→ PROVIDED DATA:
▼

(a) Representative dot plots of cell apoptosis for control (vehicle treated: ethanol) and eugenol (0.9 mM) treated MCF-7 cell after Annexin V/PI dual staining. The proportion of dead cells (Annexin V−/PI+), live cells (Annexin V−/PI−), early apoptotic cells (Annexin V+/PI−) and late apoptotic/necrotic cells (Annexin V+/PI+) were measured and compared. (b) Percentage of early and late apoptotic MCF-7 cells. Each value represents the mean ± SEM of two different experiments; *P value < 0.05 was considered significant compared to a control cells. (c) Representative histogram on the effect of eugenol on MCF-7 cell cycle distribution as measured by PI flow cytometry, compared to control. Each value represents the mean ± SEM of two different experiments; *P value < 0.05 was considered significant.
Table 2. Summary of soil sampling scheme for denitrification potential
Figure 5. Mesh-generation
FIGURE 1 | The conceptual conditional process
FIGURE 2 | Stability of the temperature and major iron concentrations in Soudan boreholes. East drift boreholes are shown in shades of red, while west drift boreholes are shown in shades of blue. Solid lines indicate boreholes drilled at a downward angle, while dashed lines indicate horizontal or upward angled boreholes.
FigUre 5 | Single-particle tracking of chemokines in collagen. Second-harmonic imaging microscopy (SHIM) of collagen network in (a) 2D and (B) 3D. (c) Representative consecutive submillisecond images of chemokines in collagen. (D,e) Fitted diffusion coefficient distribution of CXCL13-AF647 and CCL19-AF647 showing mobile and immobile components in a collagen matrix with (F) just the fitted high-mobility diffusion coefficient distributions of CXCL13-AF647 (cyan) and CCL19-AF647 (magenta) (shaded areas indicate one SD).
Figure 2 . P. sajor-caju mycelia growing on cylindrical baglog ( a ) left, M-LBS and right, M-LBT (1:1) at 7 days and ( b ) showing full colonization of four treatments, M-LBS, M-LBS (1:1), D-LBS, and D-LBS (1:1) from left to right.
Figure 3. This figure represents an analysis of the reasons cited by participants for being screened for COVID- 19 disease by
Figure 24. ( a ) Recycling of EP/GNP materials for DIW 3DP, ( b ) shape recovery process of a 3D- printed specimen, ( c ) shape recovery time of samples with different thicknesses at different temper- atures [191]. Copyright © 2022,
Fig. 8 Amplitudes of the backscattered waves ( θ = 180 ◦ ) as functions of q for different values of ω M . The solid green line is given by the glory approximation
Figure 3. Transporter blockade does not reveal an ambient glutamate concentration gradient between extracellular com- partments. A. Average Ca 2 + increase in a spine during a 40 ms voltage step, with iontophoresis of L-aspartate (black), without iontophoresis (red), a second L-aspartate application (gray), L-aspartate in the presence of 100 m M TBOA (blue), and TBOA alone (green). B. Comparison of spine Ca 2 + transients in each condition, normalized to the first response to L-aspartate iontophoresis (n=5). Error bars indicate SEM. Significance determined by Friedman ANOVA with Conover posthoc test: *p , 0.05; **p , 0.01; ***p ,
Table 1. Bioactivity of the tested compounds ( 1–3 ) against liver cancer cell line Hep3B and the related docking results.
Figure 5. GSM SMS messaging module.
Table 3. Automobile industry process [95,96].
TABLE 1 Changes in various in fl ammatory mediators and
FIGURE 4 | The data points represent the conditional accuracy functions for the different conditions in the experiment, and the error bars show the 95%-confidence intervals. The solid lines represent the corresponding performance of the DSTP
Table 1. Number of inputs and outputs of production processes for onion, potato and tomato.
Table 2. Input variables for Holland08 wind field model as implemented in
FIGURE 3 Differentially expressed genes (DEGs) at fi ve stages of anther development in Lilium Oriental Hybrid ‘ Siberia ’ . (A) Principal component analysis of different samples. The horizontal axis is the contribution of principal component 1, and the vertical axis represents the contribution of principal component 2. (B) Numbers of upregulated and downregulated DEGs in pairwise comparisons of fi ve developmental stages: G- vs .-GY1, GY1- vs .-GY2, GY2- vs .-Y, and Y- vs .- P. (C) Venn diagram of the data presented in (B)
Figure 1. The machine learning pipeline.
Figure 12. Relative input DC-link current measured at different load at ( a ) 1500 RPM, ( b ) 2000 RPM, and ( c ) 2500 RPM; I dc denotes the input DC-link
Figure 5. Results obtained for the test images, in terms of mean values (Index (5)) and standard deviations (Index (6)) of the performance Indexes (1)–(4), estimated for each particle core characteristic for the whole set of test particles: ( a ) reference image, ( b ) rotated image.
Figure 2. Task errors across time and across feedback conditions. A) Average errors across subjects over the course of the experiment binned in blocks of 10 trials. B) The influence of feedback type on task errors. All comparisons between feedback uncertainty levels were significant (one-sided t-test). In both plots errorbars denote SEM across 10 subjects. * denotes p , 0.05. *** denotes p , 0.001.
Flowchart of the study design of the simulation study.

▲

→ TASK ITEM: Start at the first line and transcribe the data exactly through the last.

→ SOLVED PROBLEM:
(a) Representative dot plots of cell apoptosis for control (vehicle treated: ethanol) and eugenol (0.9 mM) treated MCF-7 cell after Annexin V/PI dual staining. The proportion of dead cells (Annexin V−/PI+), live cells (Annexin V−/PI−), early apoptotic cells (Annexin V+/PI−) and late apoptotic/necrotic cells (Annexin V+/PI+) were measured and compared. (b) Percentage of early and late apoptotic MCF-7 cells. Each value represents the mean ± SEM of two different experiments; *P value < 0.05 was considered significant compared to a control cells. (c) Representative histogram on the effect of eugenol on MCF-7 cell cycle distribution as measured by PI flow cytometry, compared to control. Each value represents the mean ± SEM of two different experiments; *P value < 0.05 was considered significant.
Table 2. Summary of soil sampling scheme for denitrification potential
Figure 5. Mesh-generation
FIGURE 1 | The conceptual conditional process
FIGURE 2 | Stability of the temperature and major iron concentrations in Soudan boreholes. East drift boreholes are shown in shades of red, while west drift boreholes are shown in shades of blue. Solid lines indicate boreholes drilled at a downward angle, while dashed lines indicate horizontal or upward angled boreholes.
FigUre 5 | Single-particle tracking of chemokines in collagen. Second-harmonic imaging microscopy (SHIM) of collagen network in (a) 2D and (B) 3D. (c) Representative consecutive submillisecond images of chemokines in collagen. (D,e) Fitted diffusion coefficient distribution of CXCL13-AF647 and CCL19-AF647 showing mobile and immobile components in a collagen matrix with (F) just the fitted high-mobility diffusion coefficient distributions of CXCL13-AF647 (cyan) and CCL19-AF647 (magenta) (shaded areas indicate one SD).
Figure 2 . P. sajor-caju mycelia growing on cylindrical baglog ( a ) left, M-LBS and right, M-LBT (1:1) at 7 days and ( b ) showing full colonization of four treatments, M-LBS, M-LBS (1:1), D-LBS, and D-LBS (1:1) from left to right.
Figure 3. This figure represents an analysis of the reasons cited by participants for being screened for COVID- 19 disease by
Figure 24. ( a ) Recycling of EP/GNP materials for DIW 3DP, ( b ) shape recovery process of a 3D- printed specimen, ( c ) shape recovery time of samples with different thicknesses at different temper- atures [191]. Copyright © 2022,
Fig. 8 Amplitudes of the backscattered waves ( θ = 180 ◦ ) as functions of q for different values of ω M . The solid green line is given by the glory approximation
Figure 3. Transporter blockade does not reveal an ambient glutamate concentration gradient between extracellular com- partments. A. Average Ca 2 + increase in a spine during a 40 ms voltage step, with iontophoresis of L-aspartate (black), without iontophoresis (red), a second L-aspartate application (gray), L-aspartate in the presence of 100 m M TBOA (blue), and TBOA alone (green). B. Comparison of spine Ca 2 + transients in each condition, normalized to the first response to L-aspartate iontophoresis (n=5). Error bars indicate SEM. Significance determined by Friedman ANOVA with Conover posthoc test: *p , 0.05; **p , 0.01; ***p ,
Table 1. Bioactivity of the tested compounds ( 1–3 ) against liver cancer cell line Hep3B and the related docking results.
Figure 5. GSM SMS messaging module.
Table 3. Automobile industry process [95,96].
TABLE 1 Changes in various in fl ammatory mediators and
FIGURE 4 | The data points represent the conditional accuracy functions for the different conditions in the experiment, and the error bars show the 95%-confidence intervals. The solid lines represent the corresponding performance of the DSTP
Table 1. Number of inputs and outputs of production processes for onion, potato and tomato.
Table 2. Input variables for Holland08 wind field model as implemented in
FIGURE 3 Differentially expressed genes (DEGs) at fi ve stages of anther development in Lilium Oriental Hybrid ‘ Siberia ’ . (A) Principal component analysis of different samples. The horizontal axis is the contribution of principal component 1, and the vertical axis represents the contribution of principal component 2. (B) Numbers of upregulated and downregulated DEGs in pairwise comparisons of fi ve developmental stages: G- vs .-GY1, GY1- vs .-GY2, GY2- vs .-Y, and Y- vs .- P. (C) Venn diagram of the data presented in (B)
Figure 1. The machine learning pipeline.
Figure 12. Relative input DC-link current measured at different load at ( a ) 1500 RPM, ( b ) 2000 RPM, and ( c ) 2500 RPM; I dc denotes the input DC-link
Figure 5. Results obtained for the test images, in terms of mean values (Index (5)) and standard deviations (Index (6)) of the performance Indexes (1)–(4), estimated for each particle core characteristic for the whole set of test particles: ( a ) reference image, ( b ) rotated image.
Figure 2. Task errors across time and across feedback conditions. A) Average errors across subjects over the course of the experiment binned in blocks of 10 trials. B) The influence of feedback type on task errors. All comparisons between feedback uncertainty levels were significant (one-sided t-test). In both plots errorbars denote SEM across 10 subjects. * denotes p , 0.05. *** denotes p , 0.001.
Flowchart of the study design of the simulation study.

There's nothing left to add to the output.